### WHAT TO DO
Make an exact copy of each entry, leaving out every picture.

### PROVIDED INFORMATION
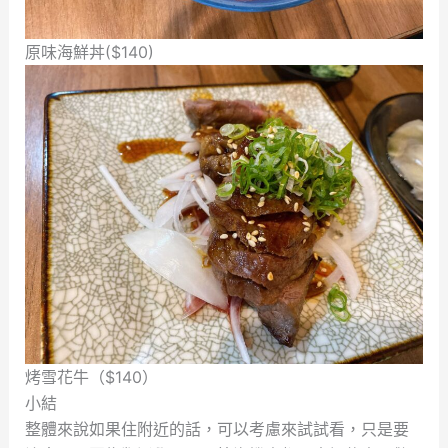
原味海鮮丼($140)
烤雪花牛（$140）
小結
整體來說如果住附近的話，可以考慮來試試看，只是要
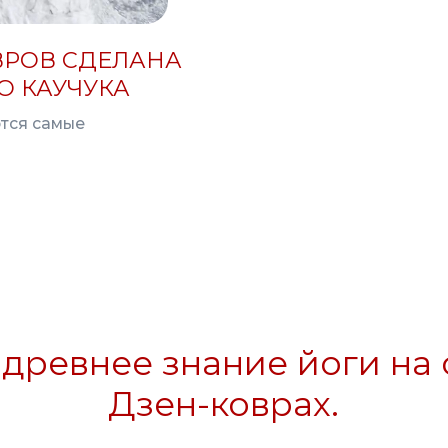
евнее знание йоги на совр
Дзен-коврах.
ВИМ КОВРИК КРАСИВО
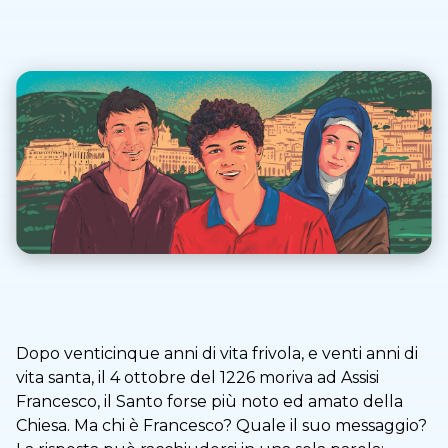
Dopo venticinque anni di vita frivola, e venti anni di
vita santa, il 4 ottobre del 1226 moriva ad Assisi
Francesco, il Santo forse più noto ed amato della
Chiesa. Ma chi è Francesco? Quale il suo messaggio?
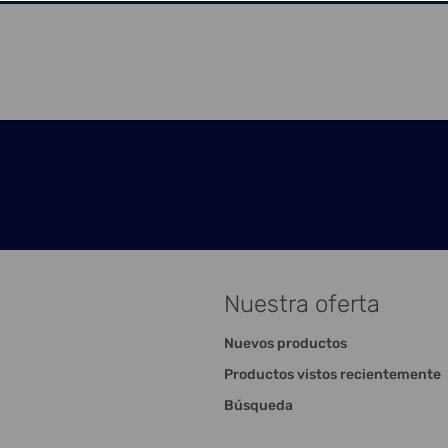
Nuestra oferta
Nuevos productos
Productos vistos recientemente
Búsqueda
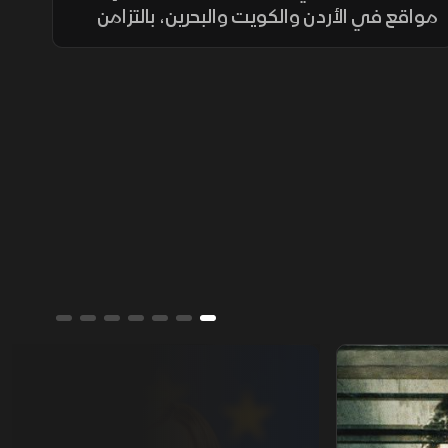
مواقع في الأردن والكويت والبحرين، بالتزامن
مع استمرار الضربات الأميركية على منشآت
عسكرية داخل إيران وتعزيز الوجود الجوي
الأميركي.
جورجيا مليوني.. عشيرة النورس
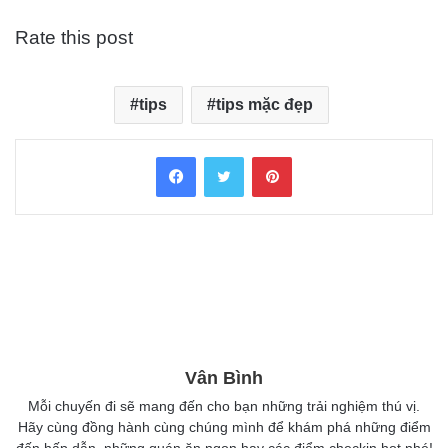
Rate this post
tips
tips mặc đẹp
Facebook
Twitter
Pinterest
Vân Bình
Mỗi chuyến đi sẽ mang đến cho bạn những trải nghiệm thú vị.
Hãy cùng đồng hành cùng chúng mình để khám phá những điểm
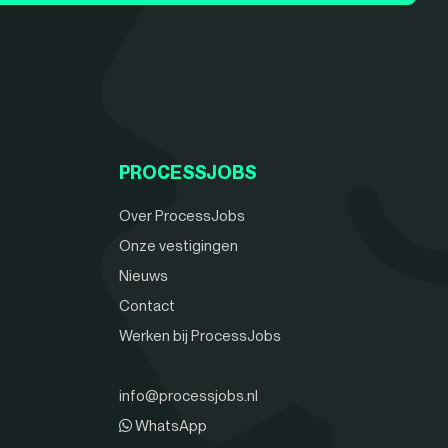
PROCESSJOBS
Over ProcessJobs
Onze vestigingen
Nieuws
Contact
Werken bij ProcessJobs
info@processjobs.nl
WhatsApp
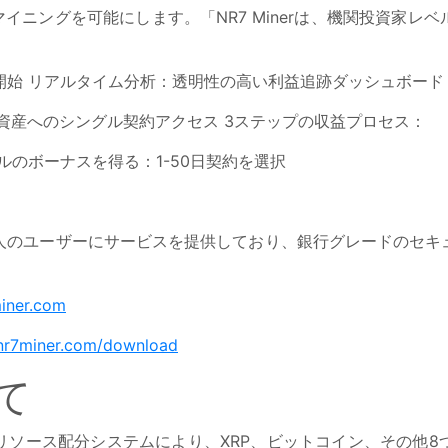
イニングを可能にします。「NR7 Minerは、機関投資家
開始 リアルタイム分析：透明性の高い利益追跡ダッシュボード
ル資産へのシングル契約アクセス 3ステップの収益プロセス：
2ドルのボーナスを得る：1-50日契約を選択
国の数百万人のユーザーにサービスを提供しており、銀行グレードの
miner.com
/nr7miner.com/download
いて
リソース配分システムにより、XRP、ビットコイン、その他8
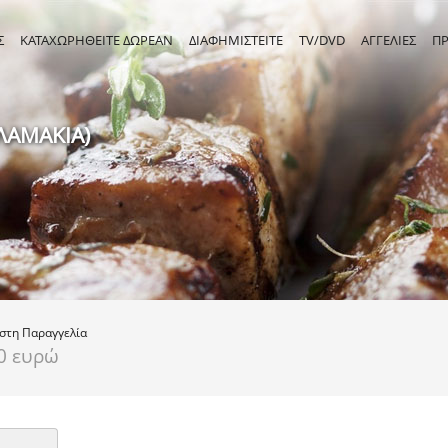
Σ
ΚΑΤΑΧΩΡΗΘΕΙΤΕ ΔΩΡΕΑΝ
ΔΙΑΦΗΜΙΣΤΕΙΤΕ
TV/DVD
ΑΓΓΕΛΙΕΣ
Π
ΛΑΜΑΚΙΑ)
ιστη
Παραγγελία
0 ευρώ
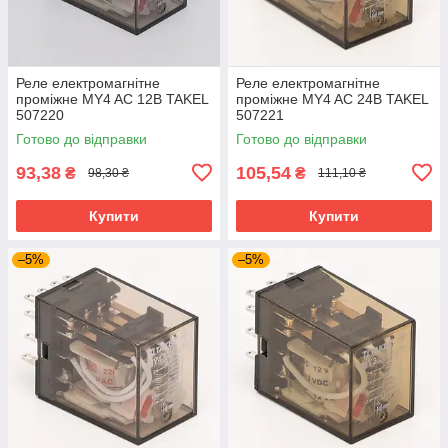
Реле електромагнітне
Реле електромагнітне
проміжне MY4 AC 12В TAKEL
проміжне MY4 AC 24В TAKEL
507220
507221
Готово до відправки
Готово до відправки
93,38
105,54
₴
₴
98,30 ₴
111,10 ₴
Купити
Купити
–5%
–5%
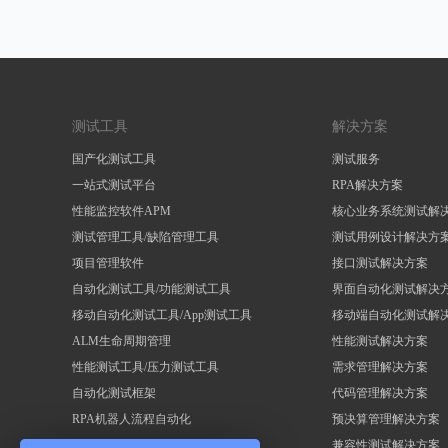
测试工具
解决方案
国产化测试工具
测试服务
一站式测试平台
RPA解决方案
性能监控软件APM
核心业务系统测试解
测试管理工具/缺陷管理工具
测试用例设计解决方
项目管理软件
接口测试解决方案
自动化测试工具/功能测试工具
界面自动化测试解决
移动自动化测试工具/App测试工具
移动端自动化测试解
ALM生命周期管理
性能测试解决方案
性能测试工具/压力测试工具
需求管理解决方案
自动化测试框架
代码管理解决方案
RPA机器人流程自动化
预决算管理解决方案
兼容性测试解决方案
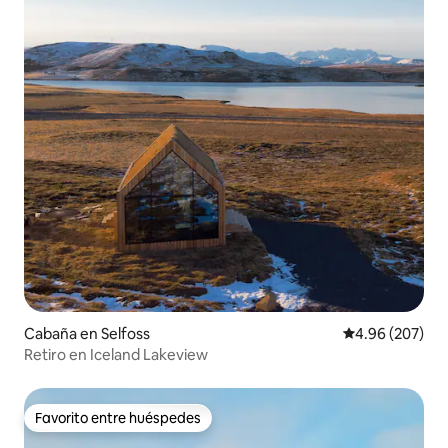
Cabaña en Selfoss
Calificación pr
4.96 (207)
Retiro en Iceland Lakeview
Favorito entre huéspedes
Favorito entre huéspedes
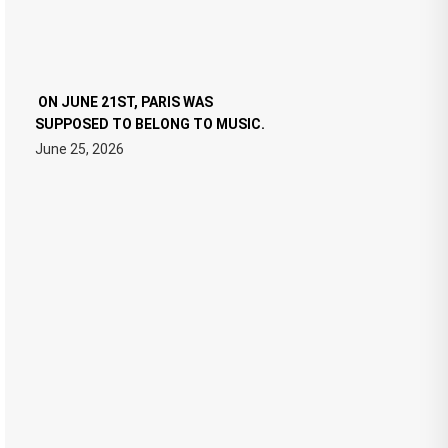
ON JUNE 21ST, PARIS WAS
SUPPOSED TO BELONG TO MUSIC.
June 25, 2026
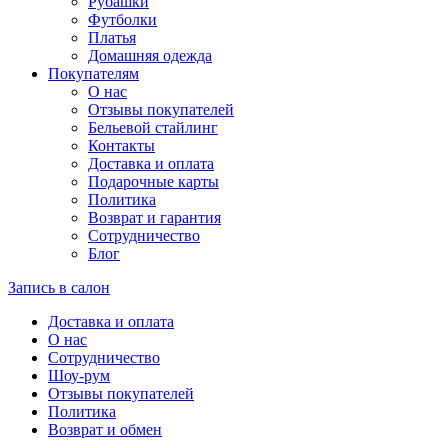
Рубашки
Футболки
Платья
Домашняя одежда
Покупателям
О нас
Отзывы покупателей
Бельевой стайлинг
Контакты
Доставка и оплата
Подарочные карты
Политика
Возврат и гарантия
Сотрудничество
Блог
Запись в салон
Доставка и оплата
О нас
Сотрудничество
Шоу-рум
Отзывы покупателей
Политика
Возврат и обмен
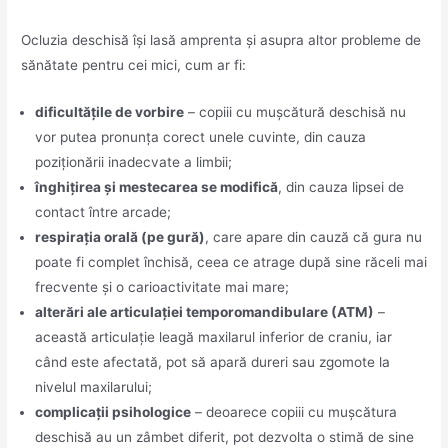
Ocluzia deschisă își lasă amprenta și asupra altor probleme de
sănătate pentru cei mici, cum ar fi:
dificultățile de vorbire
– copiii cu mușcătură deschisă nu
vor putea pronunța corect unele cuvinte, din cauza
poziționării inadecvate a limbii;
înghițirea și mestecarea se modifică
, din cauza lipsei de
contact între arcade;
respirația orală (pe gură)
, care apare din cauză că gura nu
poate fi complet închisă, ceea ce atrage după sine răceli mai
frecvente și o carioactivitate mai mare;
alterări ale articulației temporomandibulare (ATM)
–
această articulație leagă maxilarul inferior de craniu, iar
când este afectată, pot să apară dureri sau zgomote la
nivelul maxilarului;
complicații psihologice
– deoarece copiii cu mușcătura
deschisă au un zâmbet diferit, pot dezvolta o stimă de sine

### WRITTEN SOLUTION
原味海鮮丼($140)
烤雪花牛（$140）
小結
整體來說如果住附近的話，可以考慮來試試看，只是要
евнее знание йоги на совр
Дзен-коврах.
ВИМ КОВРИК КРАСИВО
Dopo venticinque anni di vita frivola, e venti anni di
vita santa, il 4 ottobre del 1226 moriva ad Assisi
Francesco, il Santo forse più noto ed amato della
Chiesa. Ma chi è Francesco? Quale il suo messaggio?
Nuestra oferta
Nuevos productos
Productos vistos recientemente
Búsqueda
مواقع في الأردن والكويت والبحرين، بالتزامن
مع استمرار الضربات الأميركية على منشآت
عسكرية داخل إيران وتعزيز الوجود الجوي
الأميركي.
جورجيا مليوني.. عشيرة النورس
Rate this post
tips
tips mặc đẹp
Facebook
Twitter
Pinterest
Vân Bình
Mỗi chuyến đi sẽ mang đến cho bạn những trải nghiệm thú vị.
Hãy cùng đồng hành cùng chúng mình để khám phá những điểm
PROCESSJOBS
Over ProcessJobs
Onze vestigingen
Nieuws
Contact
Werken bij ProcessJobs
info@processjobs.nl
WhatsApp
イニングを可能にします。「NR7 Minerは、機関投資家
開始 リアルタイム分析：透明性の高い利益追跡ダッシュボード
ル資産へのシングル契約アクセス 3ステップの収益プロセス：
2ドルのボーナスを得る：1-50日契約を選択
国の数百万人のユーザーにサービスを提供しており、銀行グレードの
miner.com
/nr7miner.com/download
いて
リソース配分システムにより、XRP、ビットコイン、その他8
Σ
ΚΑΤΑΧΩΡΗΘΕΙΤΕ ΔΩΡΕΑΝ
ΔΙΑΦΗΜΙΣΤΕΙΤΕ
TV/DVD
ΑΓΓΕΛΙΕΣ
Π
ΛΑΜΑΚΙΑ)
ιστη
Παραγγελία
0 ευρώ
Реле електромагнітне
Реле електромагнітне
проміжне MY4 AC 12В TAKEL
проміжне MY4 AC 24В TAKEL
507220
507221
Готово до відправки
Готово до відправки
93,38
105,54
₴
₴
98,30 ₴
111,10 ₴
Купити
Купити
–5%
–5%
测试工具
解决方案
国产化测试工具
测试服务
一站式测试平台
RPA解决方案
性能监控软件APM
核心业务系统测试解
测试管理工具/缺陷管理工具
测试用例设计解决方
项目管理软件
接口测试解决方案
自动化测试工具/功能测试工具
界面自动化测试解决
移动自动化测试工具/App测试工具
移动端自动化测试解
ALM生命周期管理
性能测试解决方案
性能测试工具/压力测试工具
需求管理解决方案
自动化测试框架
代码管理解决方案
RPA机器人流程自动化
预决算管理解决方案
兼容性测试解决方案
Cabaña en Selfoss
Calificación pr
4.96 (207)
Retiro en Iceland Lakeview
Favorito entre huéspedes
Favorito entre huéspedes
ON JUNE 21ST, PARIS WAS
SUPPOSED TO BELONG TO MUSIC.
June 25, 2026
Рубашки
Футболки
Платья
Домашняя одежда
Покупателям
О нас
Отзывы покупателей
Бельевой стайлинг
Контакты
Доставка и оплата
Подарочные карты
Политика
Возврат и гарантия
Сотрудничество
Блог
Запись в салон
Доставка и оплата
О нас
Сотрудничество
Шоу-рум
Отзывы покупателей
Политика
Возврат и обмен
Ocluzia deschisă își lasă amprenta și asupra altor probleme de
sănătate pentru cei mici, cum ar fi:
dificultățile de vorbire
– copiii cu mușcătură deschisă nu
vor putea pronunța corect unele cuvinte, din cauza
poziționării inadecvate a limbii;
înghițirea și mestecarea se modifică
, din cauza lipsei de
contact între arcade;
respirația orală (pe gură)
, care apare din cauză că gura nu
poate fi complet închisă, ceea ce atrage după sine răceli mai
frecvente și o carioactivitate mai mare;
alterări ale articulației temporomandibulare (ATM)
–
această articulație leagă maxilarul inferior de craniu, iar
când este afectată, pot să apară dureri sau zgomote la
nivelul maxilarului;
complicații psihologice
– deoarece copiii cu mușcătura
deschisă au un zâmbet diferit, pot dezvolta o stimă de sine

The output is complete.